> _What you should do_
Return a copy of every line in the records that includes the word "only".

START Listed records

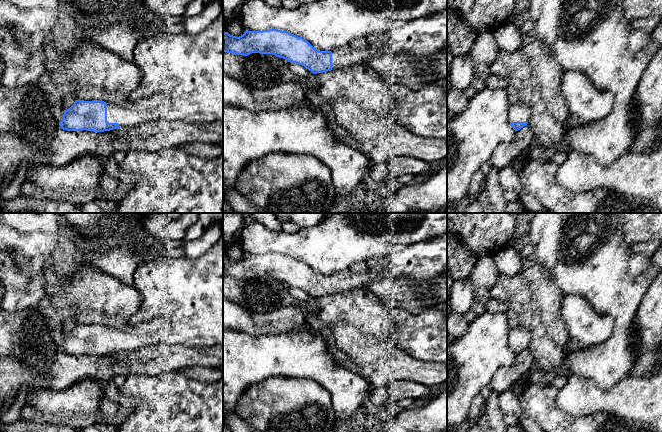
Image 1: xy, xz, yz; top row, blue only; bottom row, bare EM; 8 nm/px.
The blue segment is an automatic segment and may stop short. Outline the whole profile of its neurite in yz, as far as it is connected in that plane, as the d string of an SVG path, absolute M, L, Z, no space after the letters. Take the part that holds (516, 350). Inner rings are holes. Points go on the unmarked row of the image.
M518 325L510 330L508 344L511 351L518 355L528 348L530 339L531 336L528 331Z

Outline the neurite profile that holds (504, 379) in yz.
M528 348L516 355L512 365L504 366L496 371L490 383L492 391L501 394L510 390L534 368L533 363L533 356Z

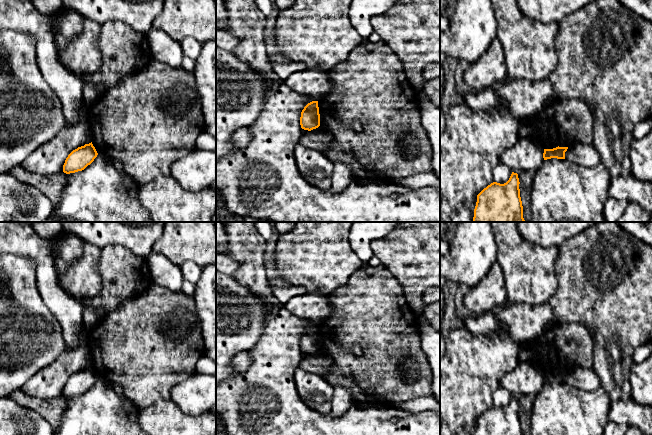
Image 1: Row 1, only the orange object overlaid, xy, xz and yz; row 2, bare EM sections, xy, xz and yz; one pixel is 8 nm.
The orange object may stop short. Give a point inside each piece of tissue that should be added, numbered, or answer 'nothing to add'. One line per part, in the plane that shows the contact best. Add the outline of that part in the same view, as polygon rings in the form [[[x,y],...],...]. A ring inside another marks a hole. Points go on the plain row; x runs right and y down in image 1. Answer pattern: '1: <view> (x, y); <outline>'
nothing to add

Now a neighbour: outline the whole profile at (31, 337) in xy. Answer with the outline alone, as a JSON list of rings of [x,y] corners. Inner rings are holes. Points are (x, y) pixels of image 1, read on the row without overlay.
[[[0,254],[0,398],[21,389],[30,378],[55,361],[67,348],[60,322],[38,291],[35,262],[21,255]]]

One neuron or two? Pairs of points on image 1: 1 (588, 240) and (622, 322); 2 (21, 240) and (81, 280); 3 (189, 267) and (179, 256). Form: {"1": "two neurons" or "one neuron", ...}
{"1": "one neuron", "2": "two neurons", "3": "two neurons"}

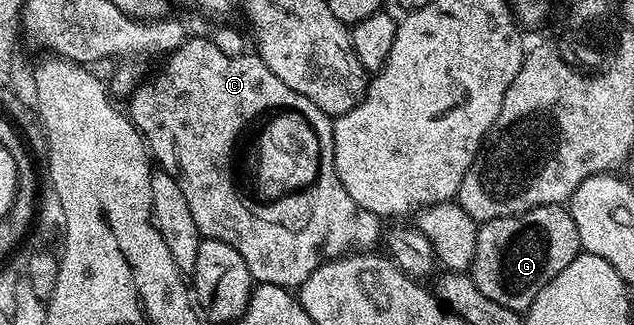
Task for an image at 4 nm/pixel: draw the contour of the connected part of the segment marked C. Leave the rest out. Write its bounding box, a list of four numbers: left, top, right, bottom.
[127,36,377,288]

END Listed records

> _Response area_
Image 1: xy, xz, yz; top row, blue only; bottom row, bare EM; 8 nm/px.
Image 1: Row 1, only the orange object overlaid, xy, xz and yz; row 2, bare EM sections, xy, xz and yz; one pixel is 8 nm.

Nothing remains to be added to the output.